If you are working with patients taking insulin evaluate their C-peptide immediately after consumption of a regular Coke or similar liquid candy to measure their intrinsic maximal insulin production, and pancreatic burden. As a review, remember that insulin is made in a very long molecule that is cut just as it leaves the beta cell. One-piece folds up to be insulin and the other one floats off as C-peptide. By measuring C-peptide, lab error is avoided in confusing intrinsic and injected insulin. If a patient has a C-peptide even as high as three or four and they are motivated to follow the diet, most will typically control their blood sugars into the normal range without the use of any drugs.

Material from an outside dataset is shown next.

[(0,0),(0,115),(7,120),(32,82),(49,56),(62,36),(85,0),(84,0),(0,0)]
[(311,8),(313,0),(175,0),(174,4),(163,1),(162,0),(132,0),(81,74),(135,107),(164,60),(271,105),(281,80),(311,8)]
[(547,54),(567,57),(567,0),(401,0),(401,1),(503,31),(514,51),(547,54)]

All patients should be on high quality omega-3 fish oil, as this improves insulin sensitivity. Not all fish oil is the same. Even the prescription version is inferior. Omega-3’s come in nature as one of the three fatty acids attached to glycerol. In other words, omega-3's come as part of a triglyceride. In an effort to concentrate omega-3's the manufacturing process removes the fatty acids from the glycerol producing an ethyl ester and then distills off the finer oil omega-3's from the heavier oil omega-6’s that were also previously attached to glycerol. The better manufacturers add the omega-3's back to the glycerol molecule to produce a triglyceride. The triglyceride form is four times better absorbed, and is nontoxic. Most manufacturers sell the omega-3's in the ethyl ester form and causes problems because they are only one fourth as well absorbed, and the enterocytes in the intestinal wall must put them back in a triglyceride form. Therefore, ethanol is released as a byproduct.
Also, over-the-counter alpha lipoic acid in a dose of about four to 600 mg per day is very helpful in lowering blood sugars.
When combining and executing these methods your patient’s sugars can drop rather dramatically as did the patient’s in the graph provided below. If patients are on medication and the sugars are fairly well controlled, my tendency is to reduce or remove medication as they start to diet.
Common mistakes made are starting the day with some cereal grain and also eating too many fruits. Fruits that we eat today have a lot more sugar than they did in their original wild state for we began selectively breeding for higher sugar content. Additionally, fruit was originally only seasonal but now it is available year-round.
The fundamental biochemistry mistakes aforementioned have been disastrous for our health. There are a few articles found on this website that I believe you will find interesting and helpful but I would suggest reading, What Does It Really Feel like to Be a Healthy Human ? This shows you not only how far out of sync we are with our own genetics but what level of health potential we actually have without any technology at all.
Good luck and get ready for incredible results. You will become a hero to your patients.